The Self-Government Agreement enables KDFN to establish laws and to manage its settlement land. In 2014 KDFN passed the Lands and Resources Act, which contains provisions that require land to be planned to best meet the needs of the community.
In 2014-15 the KDFN government, through the Lands and Resources Department, initiated the Land Vision project to develop a guiding vision for KDFN settlement land and Traditional Territory. The purpose of the Traditional Territory Land Vision is to provide the KDFN government with direction from the community to support detailed planning for settlement lands and better equip KDFN to work with other governments throughout its Traditional Territory.
The Land Vision, completed in 2017, puts forward four main land-based goals and ensures that there is opportunity to maximize each of them.
The four goals are:
- Community Development: to provide land for KDFN residential and infrastructure needs.
- Wildlife: to conserve areas of high ecological value and maintain the health of wildlife populations.
- Heritage: to conserve areas of high heritage value while maintaining and creating opportunities for continued traditional use of the land.
- Revenue Generation: to make lands available to generate revenue for the benefit of the KDFN community.

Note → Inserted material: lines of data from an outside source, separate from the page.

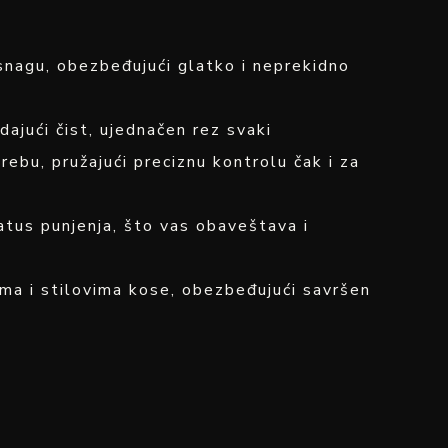
nagu, obezbeđujući glatko i neprekidno
ući čist, ujednačen rez svaki
ebu, pružajući preciznu kontrolu čak i za
tatus punjenja, što vas obaveštava i
ima i stilovima kose, obezbeđujući savršen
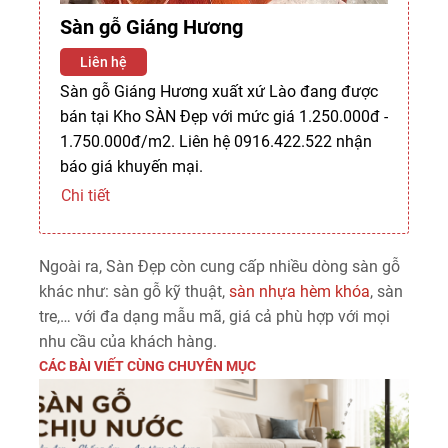
Sàn gỗ Giáng Hương
Liên hệ
Sàn gỗ Giáng Hương xuất xứ Lào đang được
bán tại Kho SÀN Đẹp với mức giá 1.250.000đ -
1.750.000đ/m2. Liên hệ 0916.422.522 nhận
báo giá khuyến mại.
Chi tiết
Ngoài ra, Sàn Đẹp còn cung cấp nhiều dòng sàn gỗ
khác như: sàn gỗ kỹ thuật,
sàn nhựa hèm khóa
, sàn
tre,… với đa dạng mẫu mã, giá cả phù hợp với mọi
nhu cầu của khách hàng.
CÁC BÀI VIẾT CÙNG CHUYÊN MỤC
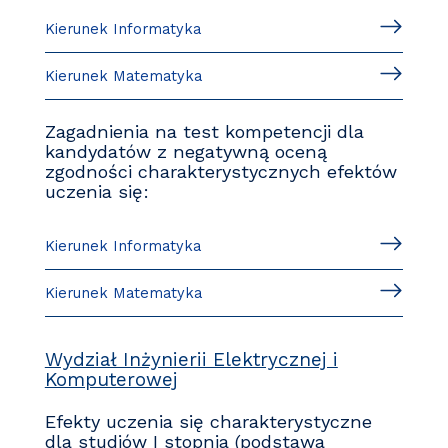
Kierunek Informatyka
Kierunek Matematyka
Zagadnienia na test kompetencji dla
kandydatów z negatywną oceną
zgodności charakterystycznych efektów
uczenia się:
Kierunek Informatyka
Kierunek Matematyka
Wydział Inżynierii Elektrycznej i
Komputerowej
Efekty uczenia się charakterystyczne
dla studiów I stopnia (podstawa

The community provided the following key messages during the development of the Land Vision:
- Lands must be dedicated to protect important heritage areas and ensure their continued use for traditional activities.
- Certain C Lands and portions of R Blocks should be used for revenue generation.
- Remote R Blocks, and their adjacent areas, should be managed primarily for traditional uses. Developments should be minimal, with no new road access.
- Some lands should be set aside for use by future generations.
- Citizen residential needs should be met on settlement lands: higher density subdivisions within Whitehorse; and lower density residential development on road accessible R Blocks.
- KDFN Institutional and Government needs should be met largely on settlement land. Uses include administrative buildings on KDFN land within Whitehorse, and General Assembly sites, campgrounds and culture camps on KDFN land outside of Whitehorse.